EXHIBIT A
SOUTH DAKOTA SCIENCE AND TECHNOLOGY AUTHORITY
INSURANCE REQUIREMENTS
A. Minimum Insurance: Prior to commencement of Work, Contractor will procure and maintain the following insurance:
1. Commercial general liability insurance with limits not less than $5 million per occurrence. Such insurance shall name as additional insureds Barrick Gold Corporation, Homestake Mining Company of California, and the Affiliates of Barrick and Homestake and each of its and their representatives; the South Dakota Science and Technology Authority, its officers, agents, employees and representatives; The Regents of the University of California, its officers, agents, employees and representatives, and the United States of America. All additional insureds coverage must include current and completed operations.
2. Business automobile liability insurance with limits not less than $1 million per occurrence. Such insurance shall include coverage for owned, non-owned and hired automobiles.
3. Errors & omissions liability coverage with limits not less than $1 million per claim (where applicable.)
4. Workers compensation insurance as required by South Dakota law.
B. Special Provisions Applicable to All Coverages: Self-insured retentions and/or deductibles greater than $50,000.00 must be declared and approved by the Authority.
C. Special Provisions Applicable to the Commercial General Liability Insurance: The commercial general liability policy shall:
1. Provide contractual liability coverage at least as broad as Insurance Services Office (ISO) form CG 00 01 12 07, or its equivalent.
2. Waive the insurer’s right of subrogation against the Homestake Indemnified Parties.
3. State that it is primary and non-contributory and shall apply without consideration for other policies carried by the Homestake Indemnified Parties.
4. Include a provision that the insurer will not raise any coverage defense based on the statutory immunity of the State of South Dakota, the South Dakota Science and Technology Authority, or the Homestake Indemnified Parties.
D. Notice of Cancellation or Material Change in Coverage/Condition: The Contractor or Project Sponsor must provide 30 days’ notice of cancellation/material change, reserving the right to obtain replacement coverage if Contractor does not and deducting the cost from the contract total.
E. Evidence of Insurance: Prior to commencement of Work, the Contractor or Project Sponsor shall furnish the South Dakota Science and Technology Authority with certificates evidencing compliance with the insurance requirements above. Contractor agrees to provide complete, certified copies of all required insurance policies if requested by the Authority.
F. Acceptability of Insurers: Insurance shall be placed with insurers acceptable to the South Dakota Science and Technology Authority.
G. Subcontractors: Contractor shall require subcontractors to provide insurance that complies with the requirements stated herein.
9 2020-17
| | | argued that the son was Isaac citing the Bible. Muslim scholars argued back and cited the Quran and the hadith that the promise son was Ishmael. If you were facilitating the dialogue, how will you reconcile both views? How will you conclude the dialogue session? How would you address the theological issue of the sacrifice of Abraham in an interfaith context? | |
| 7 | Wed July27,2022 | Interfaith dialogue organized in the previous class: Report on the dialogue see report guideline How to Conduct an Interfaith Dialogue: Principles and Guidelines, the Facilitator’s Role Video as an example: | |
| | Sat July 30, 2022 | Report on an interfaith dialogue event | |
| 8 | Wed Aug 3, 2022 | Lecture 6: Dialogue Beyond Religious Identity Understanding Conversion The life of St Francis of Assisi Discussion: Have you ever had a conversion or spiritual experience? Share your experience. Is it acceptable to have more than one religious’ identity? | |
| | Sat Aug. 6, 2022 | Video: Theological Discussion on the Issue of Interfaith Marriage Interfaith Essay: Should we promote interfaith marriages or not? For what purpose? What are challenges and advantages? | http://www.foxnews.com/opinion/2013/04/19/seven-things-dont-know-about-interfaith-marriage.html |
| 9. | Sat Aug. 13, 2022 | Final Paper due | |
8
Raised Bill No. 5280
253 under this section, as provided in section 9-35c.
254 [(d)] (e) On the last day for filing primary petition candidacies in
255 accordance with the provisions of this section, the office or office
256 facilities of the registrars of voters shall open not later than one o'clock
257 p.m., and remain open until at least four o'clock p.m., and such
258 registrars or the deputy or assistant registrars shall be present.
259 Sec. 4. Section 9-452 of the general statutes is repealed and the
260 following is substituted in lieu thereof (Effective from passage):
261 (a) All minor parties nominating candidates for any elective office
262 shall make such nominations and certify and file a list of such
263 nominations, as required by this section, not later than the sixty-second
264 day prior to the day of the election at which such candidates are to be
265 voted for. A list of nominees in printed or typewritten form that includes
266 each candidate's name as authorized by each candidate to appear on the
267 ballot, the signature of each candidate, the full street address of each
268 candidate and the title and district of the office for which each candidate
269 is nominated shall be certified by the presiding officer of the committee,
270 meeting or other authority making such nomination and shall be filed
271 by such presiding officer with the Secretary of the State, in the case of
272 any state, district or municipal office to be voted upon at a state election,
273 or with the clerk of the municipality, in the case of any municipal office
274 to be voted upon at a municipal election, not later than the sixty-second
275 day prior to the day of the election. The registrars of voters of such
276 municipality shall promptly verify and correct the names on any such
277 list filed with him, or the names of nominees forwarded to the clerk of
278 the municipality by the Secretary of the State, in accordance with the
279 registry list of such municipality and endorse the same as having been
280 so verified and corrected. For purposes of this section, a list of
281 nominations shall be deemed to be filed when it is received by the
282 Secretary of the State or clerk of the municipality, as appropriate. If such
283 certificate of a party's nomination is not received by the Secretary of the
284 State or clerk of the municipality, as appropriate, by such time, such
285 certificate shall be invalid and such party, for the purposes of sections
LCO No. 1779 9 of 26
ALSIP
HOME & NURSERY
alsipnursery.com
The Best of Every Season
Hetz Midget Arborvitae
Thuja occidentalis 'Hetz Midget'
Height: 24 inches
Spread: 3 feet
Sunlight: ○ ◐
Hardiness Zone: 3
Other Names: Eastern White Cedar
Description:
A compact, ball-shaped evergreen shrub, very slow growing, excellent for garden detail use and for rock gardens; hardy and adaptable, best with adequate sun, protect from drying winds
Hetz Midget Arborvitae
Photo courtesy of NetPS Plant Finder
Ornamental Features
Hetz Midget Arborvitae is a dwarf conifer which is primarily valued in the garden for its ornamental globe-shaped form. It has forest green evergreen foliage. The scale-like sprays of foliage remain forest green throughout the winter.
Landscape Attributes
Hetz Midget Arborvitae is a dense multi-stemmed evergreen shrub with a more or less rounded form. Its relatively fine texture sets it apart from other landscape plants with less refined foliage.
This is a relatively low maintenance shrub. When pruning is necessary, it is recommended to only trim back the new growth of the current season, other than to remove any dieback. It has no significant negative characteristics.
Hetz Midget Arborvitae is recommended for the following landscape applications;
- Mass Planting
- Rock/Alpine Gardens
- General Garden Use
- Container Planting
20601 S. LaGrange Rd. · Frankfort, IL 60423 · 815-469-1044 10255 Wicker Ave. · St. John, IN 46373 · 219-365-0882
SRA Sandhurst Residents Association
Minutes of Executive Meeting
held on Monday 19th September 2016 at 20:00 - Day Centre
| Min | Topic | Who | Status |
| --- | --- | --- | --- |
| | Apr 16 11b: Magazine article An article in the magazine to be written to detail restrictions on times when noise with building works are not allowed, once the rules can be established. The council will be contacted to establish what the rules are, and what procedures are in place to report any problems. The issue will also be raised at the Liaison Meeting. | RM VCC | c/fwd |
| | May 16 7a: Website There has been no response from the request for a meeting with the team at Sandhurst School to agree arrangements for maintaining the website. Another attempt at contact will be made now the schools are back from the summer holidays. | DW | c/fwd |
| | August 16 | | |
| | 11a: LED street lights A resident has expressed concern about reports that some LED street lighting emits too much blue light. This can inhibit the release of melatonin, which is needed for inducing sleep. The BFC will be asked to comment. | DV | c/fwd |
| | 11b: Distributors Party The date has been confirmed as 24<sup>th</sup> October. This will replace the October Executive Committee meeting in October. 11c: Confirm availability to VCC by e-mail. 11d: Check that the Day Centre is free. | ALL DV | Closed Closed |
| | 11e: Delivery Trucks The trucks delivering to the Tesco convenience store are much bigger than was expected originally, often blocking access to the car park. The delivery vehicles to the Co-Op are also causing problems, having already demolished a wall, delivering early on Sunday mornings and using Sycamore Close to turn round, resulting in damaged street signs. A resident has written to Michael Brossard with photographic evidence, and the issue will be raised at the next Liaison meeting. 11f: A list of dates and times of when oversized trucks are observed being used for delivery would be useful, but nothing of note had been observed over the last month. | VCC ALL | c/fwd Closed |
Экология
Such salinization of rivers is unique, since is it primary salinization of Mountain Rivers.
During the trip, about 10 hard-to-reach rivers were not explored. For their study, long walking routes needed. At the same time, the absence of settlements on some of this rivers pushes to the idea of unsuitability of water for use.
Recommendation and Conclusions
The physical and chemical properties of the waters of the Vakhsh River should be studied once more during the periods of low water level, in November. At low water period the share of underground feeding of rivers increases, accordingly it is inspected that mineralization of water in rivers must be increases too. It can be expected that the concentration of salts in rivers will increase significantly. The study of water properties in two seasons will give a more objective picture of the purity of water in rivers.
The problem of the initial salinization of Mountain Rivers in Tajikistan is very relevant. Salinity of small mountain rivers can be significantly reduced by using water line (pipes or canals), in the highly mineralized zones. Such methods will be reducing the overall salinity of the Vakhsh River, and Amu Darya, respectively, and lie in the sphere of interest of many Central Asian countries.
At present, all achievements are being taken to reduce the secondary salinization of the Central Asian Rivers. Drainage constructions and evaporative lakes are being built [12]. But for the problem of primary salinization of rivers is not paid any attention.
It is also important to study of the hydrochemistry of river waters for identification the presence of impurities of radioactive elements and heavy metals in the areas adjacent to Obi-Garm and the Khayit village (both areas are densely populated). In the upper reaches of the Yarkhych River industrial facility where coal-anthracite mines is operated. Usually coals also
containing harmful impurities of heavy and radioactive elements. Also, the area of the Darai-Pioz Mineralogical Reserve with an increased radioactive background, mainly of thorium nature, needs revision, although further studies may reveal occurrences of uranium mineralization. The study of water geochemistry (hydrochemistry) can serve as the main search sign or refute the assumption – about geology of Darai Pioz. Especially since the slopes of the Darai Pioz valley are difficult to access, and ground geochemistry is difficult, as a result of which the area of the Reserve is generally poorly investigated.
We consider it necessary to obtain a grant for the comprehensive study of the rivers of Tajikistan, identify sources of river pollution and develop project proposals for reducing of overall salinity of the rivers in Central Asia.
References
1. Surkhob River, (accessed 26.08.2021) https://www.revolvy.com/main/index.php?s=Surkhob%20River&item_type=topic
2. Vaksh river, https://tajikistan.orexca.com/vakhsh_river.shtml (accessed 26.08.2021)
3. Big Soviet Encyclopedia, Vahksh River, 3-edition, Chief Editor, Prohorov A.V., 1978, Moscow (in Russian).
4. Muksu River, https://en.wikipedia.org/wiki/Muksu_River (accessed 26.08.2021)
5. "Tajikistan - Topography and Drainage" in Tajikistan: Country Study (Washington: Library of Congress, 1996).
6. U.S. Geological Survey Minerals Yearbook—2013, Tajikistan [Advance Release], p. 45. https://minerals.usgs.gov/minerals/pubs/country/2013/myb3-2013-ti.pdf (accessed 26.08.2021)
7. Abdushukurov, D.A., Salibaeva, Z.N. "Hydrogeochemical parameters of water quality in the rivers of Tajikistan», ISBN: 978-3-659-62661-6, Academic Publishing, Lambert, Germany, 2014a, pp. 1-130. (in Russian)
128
______________________________
> WHAT YOU ARE ASKED TO DO
Reproduce exactly, and with no other material, the lines between those holding "3. Errors &" and "B. Special Provisions", inclusive.

> REPLY TO THE EXERCISE
3. Errors & omissions liability coverage with limits not less than $1 million per claim (where applicable.)
4. Workers compensation insurance as required by South Dakota law.
B. Special Provisions Applicable to All Coverages: Self-insured retentions and/or deductibles greater than $50,000.00 must be declared and approved by the Authority.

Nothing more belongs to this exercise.